Many scientists share this view. They reject as unreal anything that can't be caught in the scientific net. By these lights, nothing transcends science. Fish that cannot be caught in the scientific net do not exist. Free will, morality, and God cannot be caught in the scientific net so they must be fantasies conjured by naïve humans to meet psychological needs.

Such Spartan views of knowledge trouble me, despite my great appreciation for science. Human beings are finite creatures and it seems unreasonable to insist that no realities exist beyond those caught in our scientific nets. Or worse, to suppose that all realities must be such that their scientific descriptions are the only ones possible. Science constantly surprises us by pushing out its frontiers, and even rearranging what we thought was familiar.

But on what basis do we deny the possibility of realities that transcend science, rather than simply enlarge it? If, for example, there really are moral laws in the same sense that there are laws of physics, we will not discover that truth with science. I hasten to add that this is not an argument that a "religious way of knowing" will accomplish what science cannot. In the same way, it seems to me, physicists will never find the source of the order in their equations. It seems to me that physicists -- and this is my field -- have discovered that their work brings them to a boundary in their knowledge -- as opposed to a gap -- beyond which lies something quite extraordinary. Albert Einstein, in reflecting on the power of mathematical physics to describe the world, said "the most incomprehensible thing about the universe is that it is comprehensible." Paul Dirac spoke of the value of having "beauty" in one's equations. Another Nobel laureate physicist, Eugene Wigner, wrote a celebrated essay about how the great utility of mathematics in science was "unreasonable." Countless physicists have wondered about the uncanny ability of mathematics to accurately describe phenomena in nature. It remains a mystery and it is hard to imagine what developments could dispel this mystery.
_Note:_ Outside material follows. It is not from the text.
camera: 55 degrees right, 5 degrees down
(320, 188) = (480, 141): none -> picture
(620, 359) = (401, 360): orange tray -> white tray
Is it possible that free will represents another type of boundary to our knowledge? Between the determinism understood so clearly on one end of the spectrum, and the quantum indeterminism on the other -- neither of which can accommodate any meaningful concept of free will -- lies a theoretical no-man's land where those two incompatible aspects of our world overlap. I wonder if determinism and indeterminism represent two explanatory categories into which so much can be fit that we are too quick to assume that these categories are all-encompassing. And, since free will fits in neither category, there can be no such thing.